Monday I see my favorite therapist from the past Rosemary (I always liked her) to get my head shrunk a bit, and then Tuesday I have an appointment with a homeopathic doctor to get some complementary medicine counseling- I will let you know how that works out. Also just to gross you out even more, I have called the lady who does my colonics- that is a lot of fun, plus you instantly lose 5lbs. You can't beat that for a boost, now can you!

Happy July 4th, and with each bang you hear think of my little and not so little tumors bursting into the air to be re-born as new healthy happy cells.

Tuesday 1 July 2008

Tamoxifen


Hi There,

This weekend I had my first hot flash (or flush as said in the uk) of course I was not sitting quietly reading, but driving my car in Dupont Circle (the gallery district) with a friend.  If you have ever had the flu and a raging fever, that was it, because not only could I hardly walk, I could hardly stand up!  

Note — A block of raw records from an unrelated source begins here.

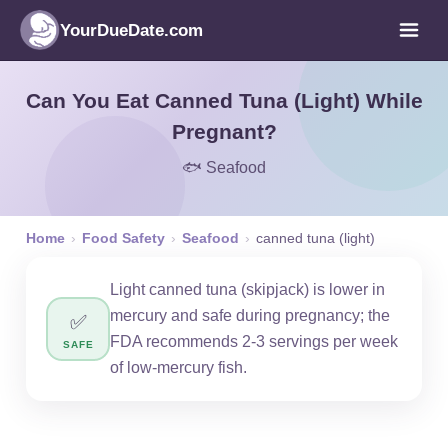
YourDueDate.com
Can You Eat Canned Tuna (Light) While
Pregnant?
🐟 Seafood
Home
›
Food Safety
›
Seafood
›
canned tuna (light)
Light canned tuna (skipjack) is lower in
mercury and safe during pregnancy; the
✅
FDA recommends 2-3 servings per week
SAFE
of low-mercury fish.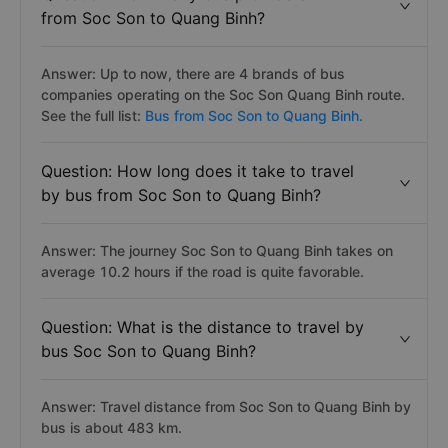
from Soc Son to Quang Binh?
Answer: Up to now, there are 4 brands of bus
companies operating on the Soc Son Quang Binh route.
See the full list:
Bus from Soc Son to Quang Binh.
Question: How long does it take to travel
by bus from Soc Son to Quang Binh?
Answer: The journey Soc Son to Quang Binh takes on
average 10.2 hours if the road is quite favorable.
Question: What is the distance to travel by
bus Soc Son to Quang Binh?
Answer: Travel distance from Soc Son to Quang Binh by
bus is about 483 km.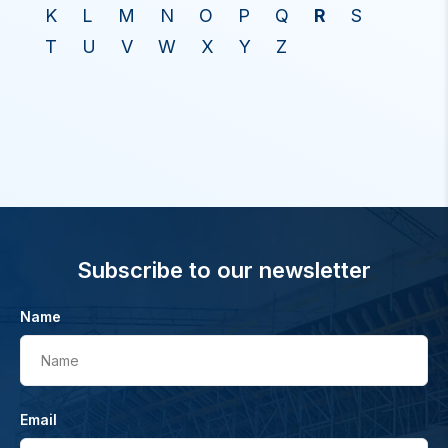
K
L
M
N
O
P
Q
R
S
T
U
V
W
X
Y
Z
Subscribe to our newsletter
Name
Name
Email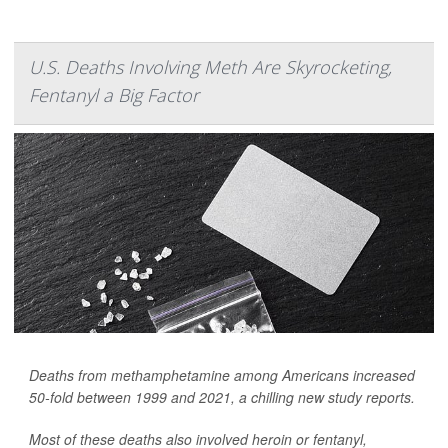
U.S. Deaths Involving Meth Are Skyrocketing,
Fentanyl a Big Factor
Deaths from methamphetamine among Americans increased
50-fold between 1999 and 2021, a chilling new study reports.
Most of these deaths also involved heroin or fentanyl,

It was a usual Washington summer day with the humidity nice and high to give me an instant steam bath as we stepped outside to get me something to eat.  We wandered over to Teaism, where in the bathroom I was stuck on the toilet seat which seemed like an eternity. Coming to with the sound of a gentle knock and the inquiring question of "are you okay" I realized no I wasn't. I splashed my face with water to try and wash the green look I now had on, no good I looked awful. I emerged to see a kind face of concern, mine embarrassed to be such a bother (how English of me).  I noticed a friend's place of work, the Marsha Matekya Gallery was just opposite so we headed over there so I could sit in peace.  I actually ended up in the basement stockroom hugging the floor in the fetus position for half and hour or so. Finally with a chill that washed over me, my first experience with Tamoxifen melted away with me feeling rather exhausted.  I moved from a supine position to sitting, and then, standing!  The rest of my day was actually rather pleasant as my friend and I saw a wonderful exhibition of photographs at the Phillips Collection.   Bret Weston, the son of Edward Weston- see it if you can it is really a treat!

Thursday 26 June 2008

Hello


Hello Everyone My Dear Beloved Friends,

I am writing this blog so you can talk to me whenever you want, and also check in to see what is going on!

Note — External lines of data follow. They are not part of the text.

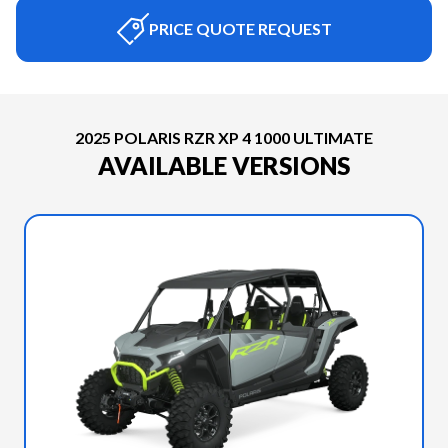
PRICE QUOTE REQUEST
2025 POLARIS RZR XP 4 1000 ULTIMATE
AVAILABLE VERSIONS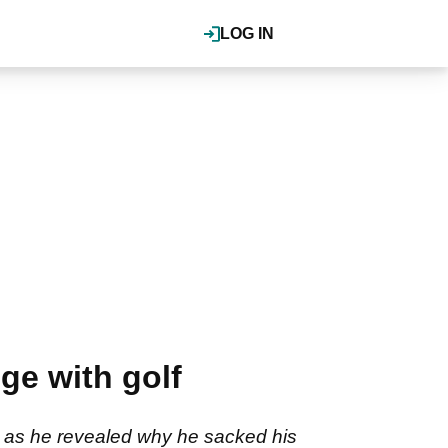
LOG IN
e with golf
r as he revealed why he sacked his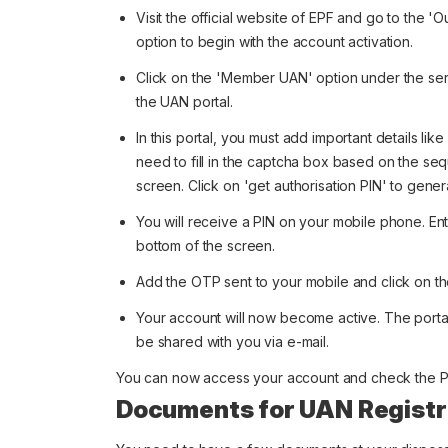
Visit the official website of EPF and go to the '
option to begin with the account activation.
Click on the 'Member UAN' option under the servi
the UAN portal.
In this portal, you must add important details li
need to fill in the captcha box based on the s
screen. Click on 'get authorisation PIN' to gener
You will receive a PIN on your mobile phone. En
bottom of the screen.
Add the OTP sent to your mobile and click on th
Your account will now become active. The portal
be shared with you via e-mail.
You can now access your account and check the P
Documents for UAN Registr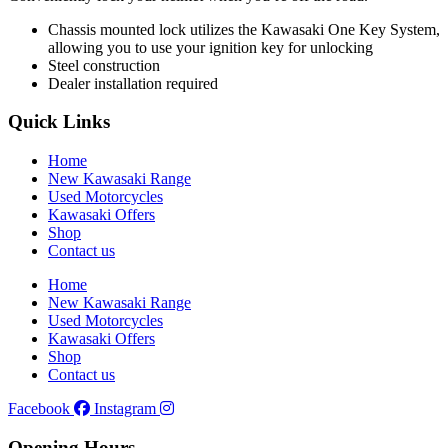
Chassis mounted lock utilizes the Kawasaki One Key System,
allowing you to use your ignition key for unlocking
Steel construction
Dealer installation required
Quick Links
Home
New Kawasaki Range
Used Motorcycles
Kawasaki Offers
Shop
Contact us
Home
New Kawasaki Range
Used Motorcycles
Kawasaki Offers
Shop
Contact us
Facebook
Instagram
Opening Hours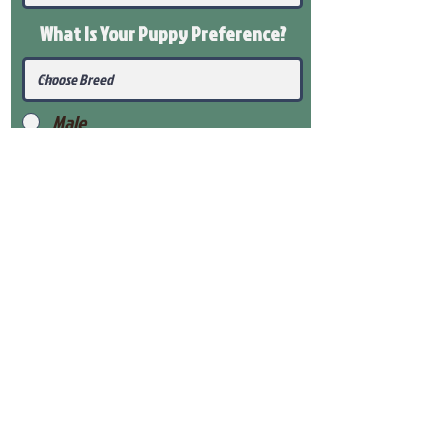
What Is Your Puppy
Preference
?
Male
Female
Submit
View Our Health Gaurantee
View Our Nursery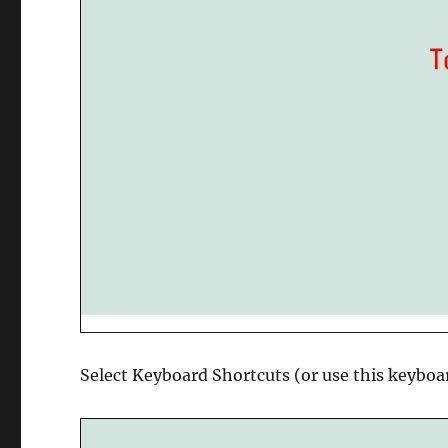
Select Keyboard Shortcuts (or use this keyboa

These past few days have been hectic with CT scans, bone scans, and blood work. All came out fine! Yey. I just have those little buggers in my lung, but soon they will have to jump ship because I am just going to be too healthy for them to hang on.

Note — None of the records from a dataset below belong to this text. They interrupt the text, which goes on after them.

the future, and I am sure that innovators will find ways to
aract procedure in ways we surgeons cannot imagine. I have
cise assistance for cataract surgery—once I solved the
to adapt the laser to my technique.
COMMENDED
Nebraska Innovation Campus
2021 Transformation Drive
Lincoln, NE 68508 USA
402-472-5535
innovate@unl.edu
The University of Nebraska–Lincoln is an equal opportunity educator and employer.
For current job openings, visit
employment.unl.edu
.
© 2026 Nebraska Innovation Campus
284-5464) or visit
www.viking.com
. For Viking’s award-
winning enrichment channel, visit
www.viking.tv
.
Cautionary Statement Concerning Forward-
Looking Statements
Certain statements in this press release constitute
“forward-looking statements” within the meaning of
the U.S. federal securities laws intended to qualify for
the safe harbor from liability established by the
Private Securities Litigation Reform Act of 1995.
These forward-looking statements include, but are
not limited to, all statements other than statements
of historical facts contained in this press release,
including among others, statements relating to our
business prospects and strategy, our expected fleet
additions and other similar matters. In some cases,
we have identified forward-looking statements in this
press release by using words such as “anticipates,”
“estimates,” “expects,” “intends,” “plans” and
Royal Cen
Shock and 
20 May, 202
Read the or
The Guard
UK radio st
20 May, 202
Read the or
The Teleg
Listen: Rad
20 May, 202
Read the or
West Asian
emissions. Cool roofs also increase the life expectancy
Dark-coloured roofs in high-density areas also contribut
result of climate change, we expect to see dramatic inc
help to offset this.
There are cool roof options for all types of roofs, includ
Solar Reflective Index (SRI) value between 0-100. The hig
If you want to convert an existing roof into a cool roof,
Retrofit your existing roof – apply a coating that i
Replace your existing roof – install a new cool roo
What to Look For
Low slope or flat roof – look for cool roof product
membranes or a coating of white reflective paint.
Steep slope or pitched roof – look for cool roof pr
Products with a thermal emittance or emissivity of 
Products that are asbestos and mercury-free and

Notice "Bug Out Bob" my new friend, some of you remember I can't stand needles, the sight of blood or anything vein related. Well if I give Bob a good squeeze when I get the unmentionable needle his eyes, ears and nose pop out! At least I get to laugh while I am crying.

I will write again soon with more pictures and news. And remember, I love you all, and embrace all the love you can give me.